Lease Premium Taxable as Renting of Immovable Property: CESTAT Upholds ₹2.88Cr Service Tax Demand on Ghaziabad Development Authority [Read Order]
CESTAT upheld the ₹2.88 crore service tax demand on GDA, holding that lease premium and related charges were taxable as consideration for renting of immovable property and not exempt “salami.”

The Allahabad Bench of the Customs, Excise and Service Tax Appellate Tribunal ( CESTAT ) dismissed the appeal filed by the Ghaziabad Development Authority (GDA) and upheld the ₹2.88 crore service tax demand, holding that the amounts collected as lease premium, transfer charges, processing fees and other receipts constituted consideration for renting of immovable property under Section 65(105)(zzzz) read with Section 65(90a) of the Finance Act, 1994.
The case began when the department observed that GDA had allotted commercial and residential plots on long-term lease and collected various charges from allottees.
According to the department, these amounts were not one-time “salami” or advance payments, but were in the nature of consideration for granting the right to occupy immovable property, thereby attracting service tax under the taxable category of Renting of Immovable Property Service.
Also Read:Service Tax on Renting of Immovable Property Payable Only for Normal Period: CESTAT Partly Allows Appeal [Read Order]
A Show Cause Notice (SCN) was issued proposing recovery of service tax, interest and penalty for the period in dispute, alleging that GDA had not paid tax on these receipts and also did’nt disclose the taxable value in statutory returns.
The adjudicating authority confirmed the demand and held that the lease premium and related charges collected by GDA were intrinsically linked to the activity of renting and were thus taxable.
GDA’s contention that the amounts were in the nature of “salami” and not taxable consideration was rejected by the adjudicating authority.
Before the Commissioner (Appeals), GDA argued that the amounts collected were statutory charges, not consideration, and relied on earlier case law to argue that lease premium was not taxable.
The Commissioner dismissed the appeal, observing that the lease premium was directly connected with the grant of right to use land and therefore fell squarely within the scope of the taxable service.
When the matter reached the Tribunal, GDA reiterated that the amounts collected were not rent, that long-term lease was equivalent to transfer of immovable property, and that the levy was not applicable.

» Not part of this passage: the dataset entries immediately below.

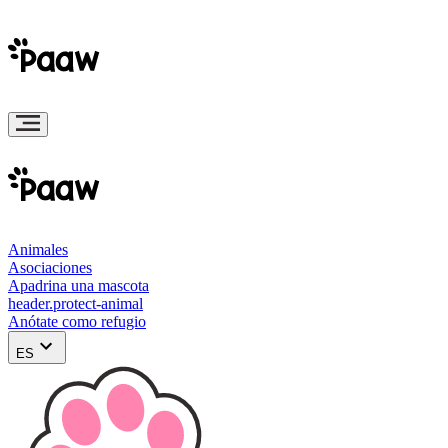
Animales
Asociaciones
Apadrina una mascota
header.protect-animal
Anótate como refugio
ES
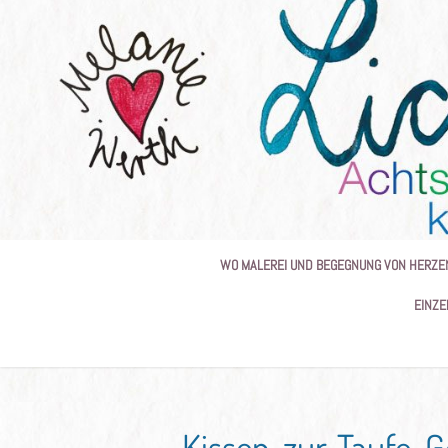
Skip
to
content
WO MALEREI UND BEGEGNUNG VON HERZE
EINZE
Kissen-zur-Taufe-G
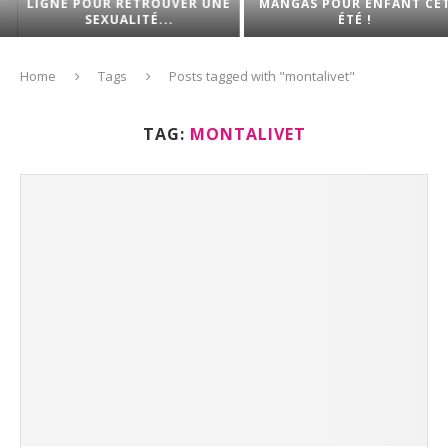
LIGNE POUR RETROUVER UNE
MANGAS POUR ENFANT CET
SEXUALITÉ...
ÉTÉ !
Home
Tags
Posts tagged with "montalivet"
TAG:
MONTALIVET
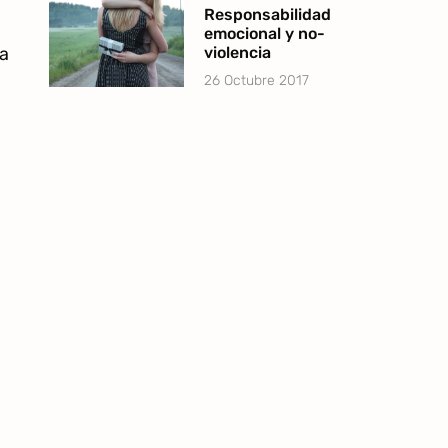
Responsabilidad
emocional y no-
a
violencia
26 Octubre 2017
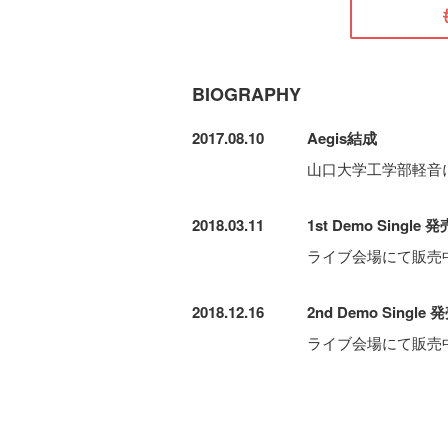
BIOGRAPHY
2017.08.10
Aegis結成
山口大学工学部軽音
2018.03.11
1st Demo Single 発
ライブ会場にて販売中/
2018.12.16
2nd Demo Single 
ライブ会場にて販売中/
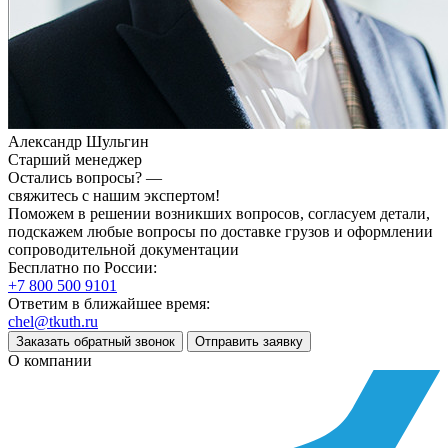
Александр Шульгин
Старший менеджер
Остались вопросы? —
свяжитесь с нашим экспертом!
Поможем в решении возникших вопросов, согласуем детали,
подскажем любые вопросы по доставке грузов и оформлении
сопроводительной документации
Бесплатно по России:
+7 800 500 9101
Ответим в ближайшее время:
chel@tkuth.ru
Заказать обратный звонок
Отправить заявку
О компании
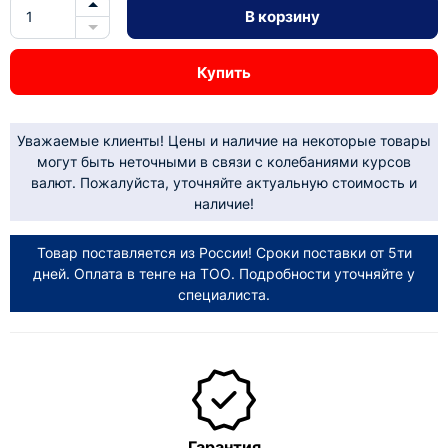
В корзину
Купить
Уважаемые клиенты! Цены и наличие на некоторые товары
могут быть неточными в связи с колебаниями курсов
валют. Пожалуйста, уточняйте актуальную стоимость и
наличие!
Товар поставляется из России! Сроки поставки от 5ти
дней. Оплата в тенге на ТОО. Подробности уточняйте у
специалиста.
Гарантия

GDA also argued that the activity was not sovereign and statutory in nature.
The Bench comprising Sanjiv Srivastava (Technical Member) and Angad Prasad (Judicial Member) held that the payments were clearly linked to granting possession and enjoyment of land, and were therefore consideration for renting, not sovereign or statutory fees.
Also Read:Service Tax on Renting of Immovable Property: CESTAT Holds Demand Time-Barred Amid Conflicting Judicial Views [Read Order]

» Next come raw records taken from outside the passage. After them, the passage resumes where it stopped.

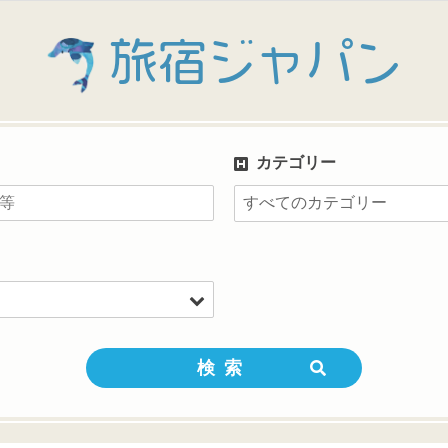
旅宿ジャパン
カテゴリー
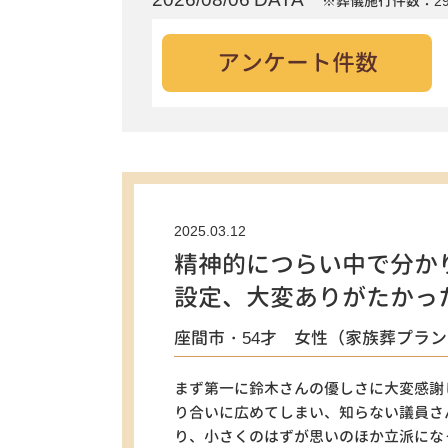
※葬儀施行件数：29
アンケート件数
2025.03.12
精神的につらい中で分か
設定、大変ありがたかっ
座間市・54才 女性（家族葬プラン
まず第一に鈴木さんの優しさに大変感謝
り合いに広めてしまい、知らない議員さ
り、小さくのはずが思いのほか立派にな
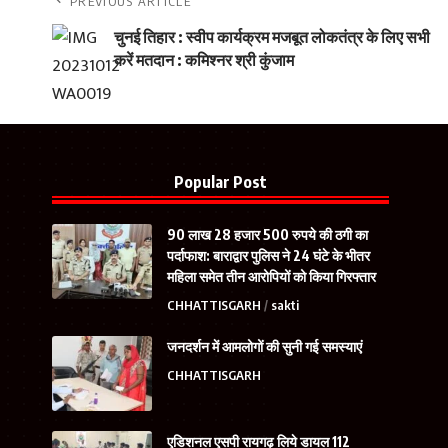
PREVIOUS ARTICLE
चुनई तिहार : स्वीप कार्यक्रम मजबूत लोकतंत्र के लिए सभी
करें मतदान : कमिश्नर श्री कुंजाम
Popular Post
90 लाख 28 हजार 500 रुपये की ठगी का
पर्दाफाश: बाराद्वार पुलिस ने 24 घंटे के भीतर
महिला समेत तीन आरोपियों को किया गिरफ्तार
CHHATTISGARH
sakti
जनदर्शन में आमलोगों की सुनी गई समस्याएं
CHHATTISGARH
एडिशनल एसपी रायगढ़ लिये डायल 112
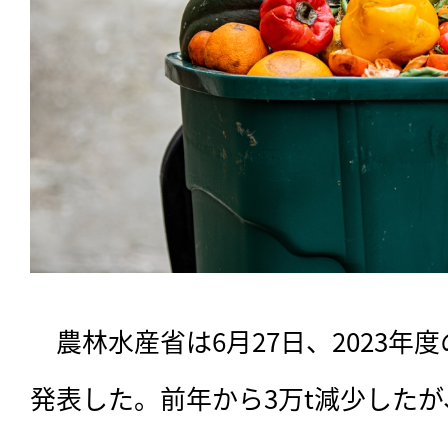
　農林水産省は6月27日、2023年
発表した。前年から3万t減少した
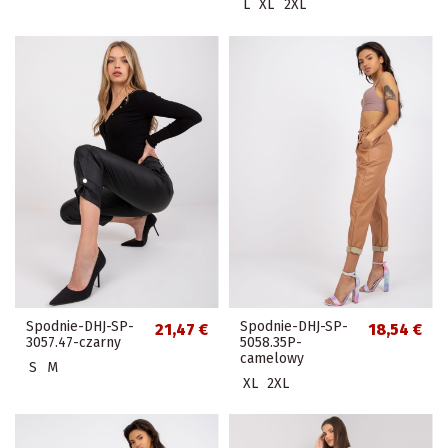
L
XL
2XL
Spodnie-DHJ-SP-
Spodnie-DHJ-SP-
21,47 €
18,54 €
3057.47-czarny
5058.35P-
camelowy
S
M
XL
2XL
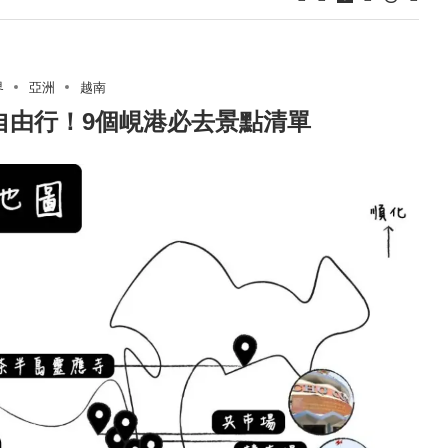
界
亞洲
越南
自由行！9個峴港必去景點清單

The Tribunal noted that GDA continued to retain ownership of the land, and that the allottees only obtained the right to occupy and use it for the lease term, thereby satisfying all elements of the taxable entry.
The Tribunal also rejected GDA’s claim of exemption, holding that no statutory notification or circular supported its argument and that the receipts were commercial in nature. It concluded that the lease premium, transfer charges and other amounts formed part of the gross value for the purpose of valuation.
Accordingly, the Tribunal dismissed the appeal and affirmed the demand of ₹2.88 crore, along with interest and penalty.
The GDA was represented by Atul Gupta, while A. K. Choudhary appeared for the Revenue.